Always brush in straight lines in the direction of the nap (from baulk line to spot), never against or across, otherwise the direction of the nap will be lost and the wool fibres will eventually bunch together, an effect known as pilling.
It is particularly important not to brush too heavily or use a brush with stiff bristles as this may damage the fibres.
Occasional dry ironing in the direction of the nap only after brushing is desirable as it makes the cloth play faster. How often it is done depends on table usage and temperature within the room but should be done more frequently in humid conditions.
Ironing should only be done after first making sure that the cloth is clean and has been well brushed so that the fibres are laid in the direction of the nap. Otherwise any marks that are not removed during brushing will be set in when the cloth is ironed.

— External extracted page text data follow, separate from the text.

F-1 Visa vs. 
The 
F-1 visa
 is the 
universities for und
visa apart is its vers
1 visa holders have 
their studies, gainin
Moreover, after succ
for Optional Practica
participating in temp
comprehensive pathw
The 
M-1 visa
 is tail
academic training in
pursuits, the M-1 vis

The iron must be clean and should be tested for heat on a sheet of newspaper. If there is the slightest scorch on the paper, allow the iron to cool before use.
Never iron the cushions. Regular brushing is all that is required.
Colour fading will occur as the cloth ages due to ultra violet light, therefore it is advisable to avoid sitting tables near natural daylight, especially direct sunlight. Ideally use a table cover to protect the cloth when not in use and help preserve the brightness of the cloth colour. Hainsworth cloths have a special anti fade dye finish and has proven to keep its colour longer than any other cloth on the market.
These are small spots which appear when the players cue tip literally ‘shaves off’ the nap surface after striking the cue ball below mid centre, often to achieve a back spin shot. Further still, a careless player could actually rip the cloth with their cue tip when taking this type of shot. These marks are most noticeable on a new cloth but gradually become less prominent as the cloth wears. Always check your cue tips as this type of damage occurs more frequently if the cue tips have become damaged or are badly fitted, also if the edges of the ferrule are rough or sharp.
Encouraging and enforcing proper discipline amongst table users will also considerably extend the performance of the cloth and help maintain it’s performance.
• Do not spin coins, drop balls or heavy objects on the table
• Do not use cues with sharp edges on ferrules.
• Do not drink over the table
• Do not use worn or damaged balls and avoid excessively powerful shots.
• Do not sit or leave cues on the surface of the table.
• Do not chalk the cue over the table as chalk dust builds up and acts as an abrasive.